Nem Marcelo Melo escapou. Ele e Lukasz Kubot, a bem da verdade, perderam o ritmo e não têm jogado bem desde fevereiro. Para fechar a sexta-feira tenebrosa, Guilherme Clezar deixou escapar quatro match-points e 6-2 no tiebreak do terceiro set e Thomaz Bellucci parou em outras quartas, sem ganhar set do 244º do ranking, depois de ter 5/3 e dois set-points com o serviço na série inicial.

E o que nos resta neste latifúndio? Futures. João Menezes em outra final na Nigéria, Jordan Correira numa semi no Cairo, Orlandinho e Felipe Alves em final de duplas também no Egito, Rafael Matos e Igor Marcondes em semi no clube Paineiras.

Mantenha-se otimista, se puder. Eu vou tentar.

Quanta notícia boa!
Por José Nilton Dalcim
2 de maio de 2018 às 19:11

Vamos falar baixinho, porque dá até medo de alguém ouvir: o tênis brasileiro engatou uma série de vitórias como há bom tempo não se tinha o prazer de observar. Bem dito seja o saibro, e o har-tru também.

Rogerinho Silva fez duas belíssimas partidas em Istambul, atropelou Viktor Troicki e tem enorme chance de passar por Taro Daniel e atingir a semifinal, o que novamente o deixaria a um passo do top 100. Thiago Monteiro por sua vez furou o quali e enfim voltou a vencer em nível ATP, o que não acontecia desde a semi de Quito três meses atrás.

Fato curioso, embora menos expressivo, Rogerinho e Thiago disputam rodada a rodada pelo número 1 nacional. Por ter menos a defender, o canhoto cearense leva vantagem, mas terá de repetir o sucesso de Rogerinho e avançar às quartasna Turquia. O adversário é perigoso: o canhoto Jiri Vesely, para quem já perdeu duas vezes.

Outro alívio foi ver Thomaz Bellucci, Guilherme Clezar e Karue Sell avançarem no har-tru norte-americano. Bellucci ainda nos fez sofrer, mas segurou a cabeça e conseguiu virada nesta quarta-feira, novamente indo às quartas. Não sabe o que é uma semi desde Houston, há mais de um ano, nem mesmo em nível challenger. Aliás, Clezar também mostrou poder de reação. Levou ‘pneu’ e viu adversário ter 6/5 no segundo set. Por fim, Sell jogou seu terceiro challenger e obteve a primeira vitória.
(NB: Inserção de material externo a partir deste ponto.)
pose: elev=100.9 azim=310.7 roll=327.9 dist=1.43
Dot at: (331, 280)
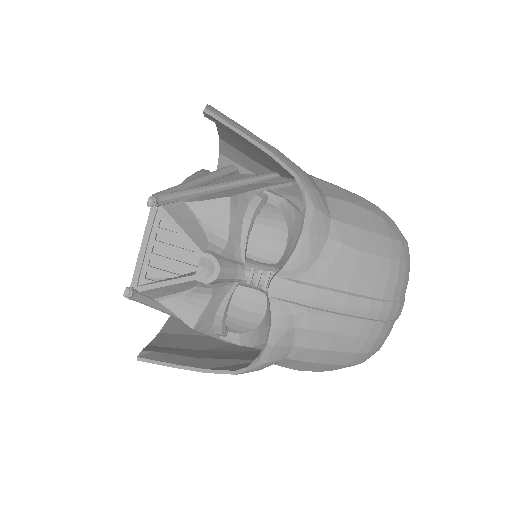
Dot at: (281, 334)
Pouco para seus 24 anos, é verdade, porém ele ficou muito tempo fora do circuito profissional.

Como nem tudo é perfeito, Bia Haddad encarou uma adversária inspirada e parou na estreia de Praga. A canhota holandesa Mihaela Buzarnescu, 37ª do ranking, jogou um belo tênis e não há do que se queixar. Teliana Pereira só obteve uma vitória em ITF húngaro e está sofrendo para recuperar ritmo e a confiança.

E mais
– As boas notícias da semana vieram também para a antecipação de Roger Federer no retorno ao circuito, ao pedir convite para disputar Stuttgart. O suíço então fará três torneios na grama, assim como em 2017.
– Não menos animadora foi a lista de ‘s-Hertogenbosch, na mesma semana de Stuttgart, e a confirmação de Andy Murray. Espera-se que o escocês dispute um challenger sobre a grama na primeira semana de junho, possivelmente Surbiton.
– Ótimo também saber que Vika Azarenka foi liberada para viajar com o filho para a Europa. Ela poderá assim jogar Madri, Roma e Paris. Quase ao mesmo tempo, Serena Williams confirmou que só voltará em Roma, porque adiou o início do treinamento no saibro.
– Curiosa a entrevista do nutricionista suíço Jurg Hosli, reproduzida em TenisBrasil. Ele acredita que Novak Djokovic pode estar sofrendo de um tipo de anorexia, ou seja, obsessão por dieta com alimentos ‘pretensamente saudáveis’. Segundo o especialista, reduzir carboidratos e cortar totalmente o açúcar é um grande erro. Realmente, impressiona a magreza atual do sérvio.